DATA PROVIDED
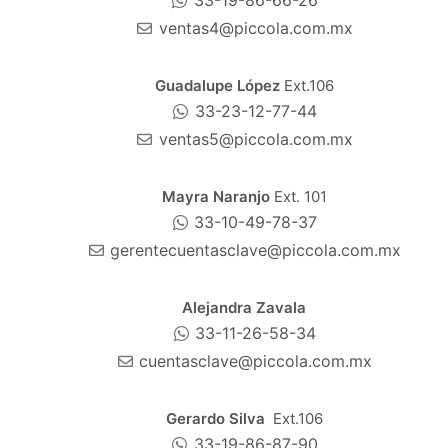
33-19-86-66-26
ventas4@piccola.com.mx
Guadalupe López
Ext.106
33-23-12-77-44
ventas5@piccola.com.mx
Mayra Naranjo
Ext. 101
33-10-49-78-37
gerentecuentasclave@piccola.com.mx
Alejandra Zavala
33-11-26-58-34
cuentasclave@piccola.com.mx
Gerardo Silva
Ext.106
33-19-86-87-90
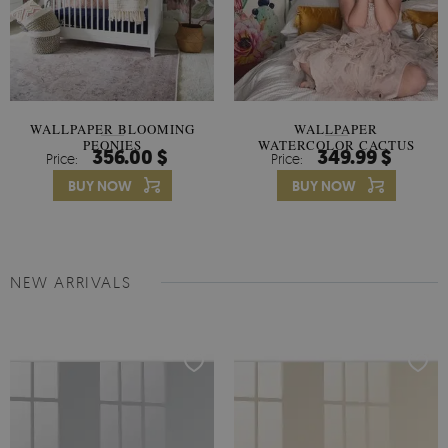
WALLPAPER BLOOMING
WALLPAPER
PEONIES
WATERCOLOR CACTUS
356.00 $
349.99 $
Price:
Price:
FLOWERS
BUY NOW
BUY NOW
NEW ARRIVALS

...

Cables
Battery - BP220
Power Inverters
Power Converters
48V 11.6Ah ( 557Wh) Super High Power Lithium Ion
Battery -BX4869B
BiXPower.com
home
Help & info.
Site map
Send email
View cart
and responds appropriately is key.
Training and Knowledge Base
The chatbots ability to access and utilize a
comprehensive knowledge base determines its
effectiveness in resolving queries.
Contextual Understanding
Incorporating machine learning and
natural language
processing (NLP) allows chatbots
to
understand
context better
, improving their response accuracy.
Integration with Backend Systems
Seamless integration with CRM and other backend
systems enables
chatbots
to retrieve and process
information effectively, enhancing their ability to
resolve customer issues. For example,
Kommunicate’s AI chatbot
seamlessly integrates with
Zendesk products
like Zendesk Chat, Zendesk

WORK INSTRUCTIONS
Within the material above, the line with "to retrieve and process" opens the range and the line with "like Zendesk Chat, Zendesk" closes it; reproduce that range word for word.

ANSWER SECTION
to retrieve and process
information effectively, enhancing their ability to
resolve customer issues. For example,
Kommunicate’s AI chatbot
seamlessly integrates with
Zendesk products
like Zendesk Chat, Zendesk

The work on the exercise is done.